Start of PAGE EXTRACT

On Tue, Nov 16 2021 at 01:32:17 PM +0100, Ævar Arnfjörð Bjarmason 
<avarab@gmail.com> wrote:
> 
> On Tue, Nov 16 2021, Carlo Marcelo Arenas Belón wrote:
> 
>>  Since ae39ba431a (grep/pcre2: fix an edge case concerning ascii 
>> patterns
>>  and UTF-8 data, 2021-10-15), PCRE_UTF mode is enabled in cases 
>> where it
>>  will fail because of UTF-8 validation, which is needed for versions 
>> of
>>  PCRE2 older than 10.34.
>> 
>>  Revert the change on logic to avoid failures that were reported 
>> from the
>>  test cases, but that should also reflect in normal use when JIT is 
>> enabled
>>  and could result in crashes (or worse), as UTF-8 validation is 
>> skipped.
>> 
>>  Keeping the tests, as they pass even without the fix as replicated 
>> locally
>>  in Debian 10 and the CI.
>> 
>>  Reported-by: Andreas Schwab <schwab@linux-m68k.org>
>>  Signed-off-by: Carlo Marcelo Arenas Belón <carenas@gmail.com>
>>  ---
>>   grep.c | 6 ++----
>>   1 file changed, 2 insertions(+), 4 deletions(-)
>> 
>>  diff --git a/grep.c b/grep.c
>>  index f6e113e9f0..fe847a0111 100644
>>  --- a/grep.c
>>  +++ b/grep.c
>>  @@ -382,10 +382,8 @@ static void compile_pcre2_pattern(struct 
>> grep_pat *p, const struct grep_opt *opt
>>   		}
>>   		options |= PCRE2_CASELESS;
>>   	}
>>  -	if ((!opt->ignore_locale && !has_non_ascii(p->pattern)) ||
>>  -	    (!opt->ignore_locale && is_utf8_locale() &&
>>  -	     has_non_ascii(p->pattern) && !(!opt->ignore_case &&
>>  -					    (p->fixed || p->is_fixed))))
>>  +	if (!opt->ignore_locale && is_utf8_locale() && 
>> has_non_ascii(p->pattern) &&
>>  +	    !(!opt->ignore_case && (p->fixed || p->is_fixed)))
>>   		options |= (PCRE2_UTF | PCRE2_MATCH_INVALID_UTF);
>> 
>>   #ifdef GIT_PCRE2_VERSION_10_36_OR_HIGHER
> 
> Hrm.
> 
> A few things:
> 
> First, if we've got a post-PCREv2 version whatever fix let's guard 
> that
> with an ifdef, see thep GIT_PCRE2_VERSION_*_HIGHER at the top of 
> grep.h.
> 
> It really helps to have those, both to know to test on those older
> versions, and also so that we can at some point in the future bump the
> required version and drop these workarounds entirely (as we do with
> git-curl-compat.h).
> 
> Secondly, whatever do here let's first fix the test added in 
> ae39ba431a,
> so we're not groping around in the dark even more.

End of PAGE EXTRACT

• [WORK TO BE COMPLETED]: For each statement, say whether it agrees with the patch discussion. Answer yes or no and quote the words from the discussion that decide it. 1. The patch touches only the file grep.c. 2. The reply asks for the test added in ae39ba431a to be removed. 3. The patch author says the kept tests fail without the fix. The lines that come next are from a different source than the patch discussion.

Start of DATA SHOWN

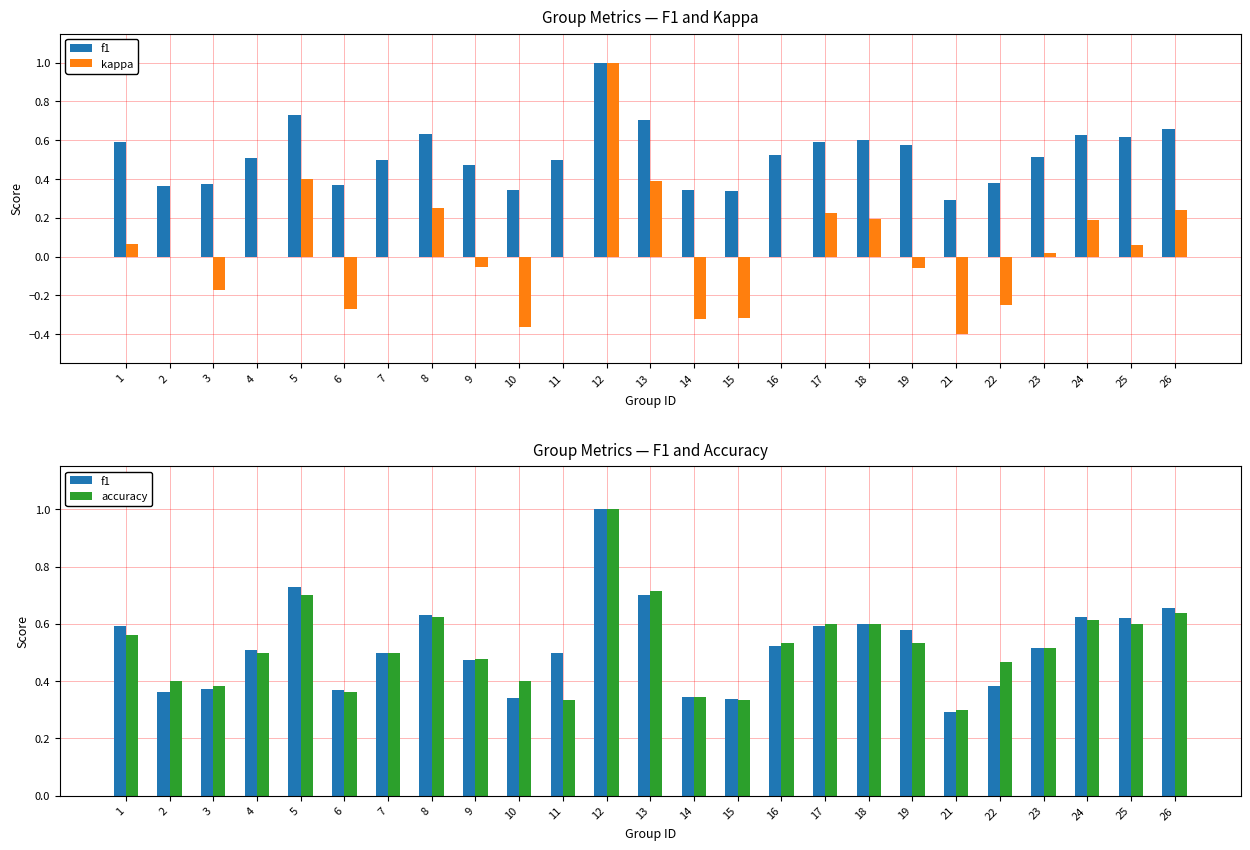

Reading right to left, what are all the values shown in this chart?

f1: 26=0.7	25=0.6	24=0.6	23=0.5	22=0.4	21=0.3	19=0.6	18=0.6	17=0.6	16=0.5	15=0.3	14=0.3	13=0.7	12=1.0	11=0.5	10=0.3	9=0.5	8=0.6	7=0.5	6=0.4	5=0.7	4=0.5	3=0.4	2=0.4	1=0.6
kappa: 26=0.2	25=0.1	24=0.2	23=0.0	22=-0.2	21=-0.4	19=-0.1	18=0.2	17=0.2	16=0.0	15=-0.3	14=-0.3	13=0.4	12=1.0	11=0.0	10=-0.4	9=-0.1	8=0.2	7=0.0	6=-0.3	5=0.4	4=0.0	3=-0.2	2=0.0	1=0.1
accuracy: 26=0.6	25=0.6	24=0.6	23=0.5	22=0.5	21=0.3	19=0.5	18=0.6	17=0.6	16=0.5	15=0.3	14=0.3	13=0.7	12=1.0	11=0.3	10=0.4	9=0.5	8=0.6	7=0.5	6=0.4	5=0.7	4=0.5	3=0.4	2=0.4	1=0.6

End of DATA SHOWN

• [FINISHED TASK]:
1. Yes: "1 file changed, 2 insertions(+), 4 deletions(-)"
2. No: "let's first fix the test added in"
3. No: "Keeping the tests, as they pass even without the fix"